One way you could do is to convert it to XML. Following uses two perl modules (JSON and XML::Simple) to do fly-by conversion:

cat test.json | perl -MJSON -MXML::Simple -e 'print XMLout(decode_json(do{local$/;<>}),RootName=>"json")'

which for your example json ends up as:

<json age="200" firstName="Bender" lastName="Robot">
  <address city="New York" postalCode="1729" state="NY" streetAddress="123" />
  <phoneNumber number="666 555-1234" type="home" />
  <phoneNumber number="666 555-4567" type="fax" />
</json>
azatoth
I had considered the possibility of converting to XML, performing any XPath queries and XSL transformations, and then piping to other shell utilities. I didn't know it'd be so simple. I'll have to look into these Perl modules.
jasonmp85
This still doesn't really feel like a first-class JSON tool, though. You're essentially just using a programming language that has good support for JSON and XML and then dropping back into XML tools for the real processing.
jasonmp85
+1  A: 

Have a look at the f:json-document() from the FXSL 2.x library.

Using this function it is extremely easy to incorporate JSon and use it just as... XML.

For example, one can just write the following XPath expression:

f:json-document($vstrParam)/Students/*[sex = 'Female']

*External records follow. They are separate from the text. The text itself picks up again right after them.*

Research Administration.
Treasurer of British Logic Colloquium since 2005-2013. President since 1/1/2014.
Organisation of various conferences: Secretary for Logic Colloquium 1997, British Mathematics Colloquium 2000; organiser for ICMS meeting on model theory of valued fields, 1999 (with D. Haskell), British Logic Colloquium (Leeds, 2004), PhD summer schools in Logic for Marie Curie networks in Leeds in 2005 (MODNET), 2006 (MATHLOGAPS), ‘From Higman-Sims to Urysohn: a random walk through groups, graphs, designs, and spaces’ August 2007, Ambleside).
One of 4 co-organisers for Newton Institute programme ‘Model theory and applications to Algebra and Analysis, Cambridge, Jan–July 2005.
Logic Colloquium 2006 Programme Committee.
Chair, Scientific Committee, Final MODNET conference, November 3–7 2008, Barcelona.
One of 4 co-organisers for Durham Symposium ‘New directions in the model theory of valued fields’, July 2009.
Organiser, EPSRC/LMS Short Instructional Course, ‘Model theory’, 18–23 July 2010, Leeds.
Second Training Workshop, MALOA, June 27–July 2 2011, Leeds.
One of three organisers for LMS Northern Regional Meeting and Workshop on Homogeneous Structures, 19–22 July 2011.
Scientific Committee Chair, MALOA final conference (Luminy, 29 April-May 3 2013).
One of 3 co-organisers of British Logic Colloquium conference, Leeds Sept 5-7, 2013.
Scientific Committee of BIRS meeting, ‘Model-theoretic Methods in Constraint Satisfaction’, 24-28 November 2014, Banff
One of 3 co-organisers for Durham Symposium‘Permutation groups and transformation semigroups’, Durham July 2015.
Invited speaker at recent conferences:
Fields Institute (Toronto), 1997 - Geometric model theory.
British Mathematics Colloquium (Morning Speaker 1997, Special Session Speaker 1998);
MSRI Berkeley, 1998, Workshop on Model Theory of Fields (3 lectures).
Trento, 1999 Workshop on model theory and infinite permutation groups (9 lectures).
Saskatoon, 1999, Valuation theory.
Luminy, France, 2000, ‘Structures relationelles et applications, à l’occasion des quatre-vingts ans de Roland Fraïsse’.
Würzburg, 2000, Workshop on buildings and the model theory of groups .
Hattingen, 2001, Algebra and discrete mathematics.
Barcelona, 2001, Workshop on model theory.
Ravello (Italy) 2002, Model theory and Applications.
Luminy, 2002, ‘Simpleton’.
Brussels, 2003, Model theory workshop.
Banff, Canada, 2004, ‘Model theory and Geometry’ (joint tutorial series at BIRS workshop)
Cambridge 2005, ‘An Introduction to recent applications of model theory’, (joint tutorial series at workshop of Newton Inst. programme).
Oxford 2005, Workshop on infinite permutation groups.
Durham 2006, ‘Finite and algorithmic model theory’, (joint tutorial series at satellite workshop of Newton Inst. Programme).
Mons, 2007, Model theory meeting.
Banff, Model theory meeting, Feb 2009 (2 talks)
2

and get all children of Students with sex = 'Female'

Here is the complete example:

<xsl:stylesheet version="2.0"
 xmlns:xsl="http://www.w3.org/1999/XSL/Transform"
 xmlns:xs="http://www.w3.org/2001/XMLSchema"
 xmlns:f="http://fxsl.sf.net/"
 exclude-result-prefixes="f xs"
 >
 <xsl:import href="../f/func-json-document.xsl"/>

 <xsl:output omit-xml-declaration="yes" indent="yes"/>

 <xsl:variable name="vstrParam" as="xs:string">
{

  "teacher":{
    "name":
      "Mr Borat",
    "age":
      "35",
    "Nationality":
      "Kazakhstan"
             },


  "Class":{
    "Semester":
      "Summer",
    "Room":
      null,
    "Subject":
      "Politics",
    "Notes":
      "We're happy, you happy?"
           },

  "Students":
    {
      "Smith":
        {"First Name":"Mary","sex":"Female"},
      "Brown":
        {"First Name":"John","sex":"Male"},
      "Jackson":
        {"First Name":"Jackie","sex":"Female"}
    }
    ,


  "Grades":

    {
      "Test":
      [
        {"grade":"A","points":68,"grade":"B","points":25,"grade":"C","points":15},

        {"grade":"C","points":2, "grade":"B","points":29, "grade":"A","points":55},

        {"grade":"C","points":2, "grade":"A","points":72, "grade":"A","points":65}
       ]
    }


}
 </xsl:variable>

 <xsl:template match="/">
    <xsl:sequence select=
     "f:json-document($vstrParam)/Students/*[sex = 'Female']"/>

 </xsl:template>
</xsl:stylesheet>

When the above transformation is applied on any XML document (ignored), the correct result is produced:

<Smith>
   <First_Name>Mary</First_Name>
   <sex>Female</sex>
</Smith>
<Jackson>
   <First_Name>Jackie</First_Name>
   <sex>Female</sex>
</Jackson>
Dimitre Novatchev
This is interesting. I haven't seen FXSL before (no offense!), so I'll have to play around with it before I fully understand this example (honestly I'm a lot more experienced with XPath than with XSLT). But this seems a bit verbose to fit my need for an easy-to-use CLI toolkit.
jasonmp85
@jasonmp85 Why would be: `f:json-document($vstrParam)/Students/*[sex = 'Female']` verbose? Just using the `f:json-document()` function is the opposite of verbose... :)
Dimitre Novatchev
Well that snippet alone isn't too verbose, but the required JSON-inside-an-XSL-stylesheet is. But with a bit of code to wrap this library a usable CLI tool could emerge.
jasonmp85
A: 

Recently I discovered that JSON can easily be eval-ed with Python:

$ python -c "json=eval(open('/json.txt').read()); print len(json['phoneNumber'])"
2
newtover
Python 2.6+ has a [json](http://docs.python.org/library/json.html) module built-in, and older versions can use [simplejson](http://www.undefined.org/python/). I wouldn't recommend eval for this.
Matthew Flaschen
@Matthew Flaschen: I agree that using the method in a complex environment where you receive input from an untrusted source is dangerous, but as a console one-liner that might be an option.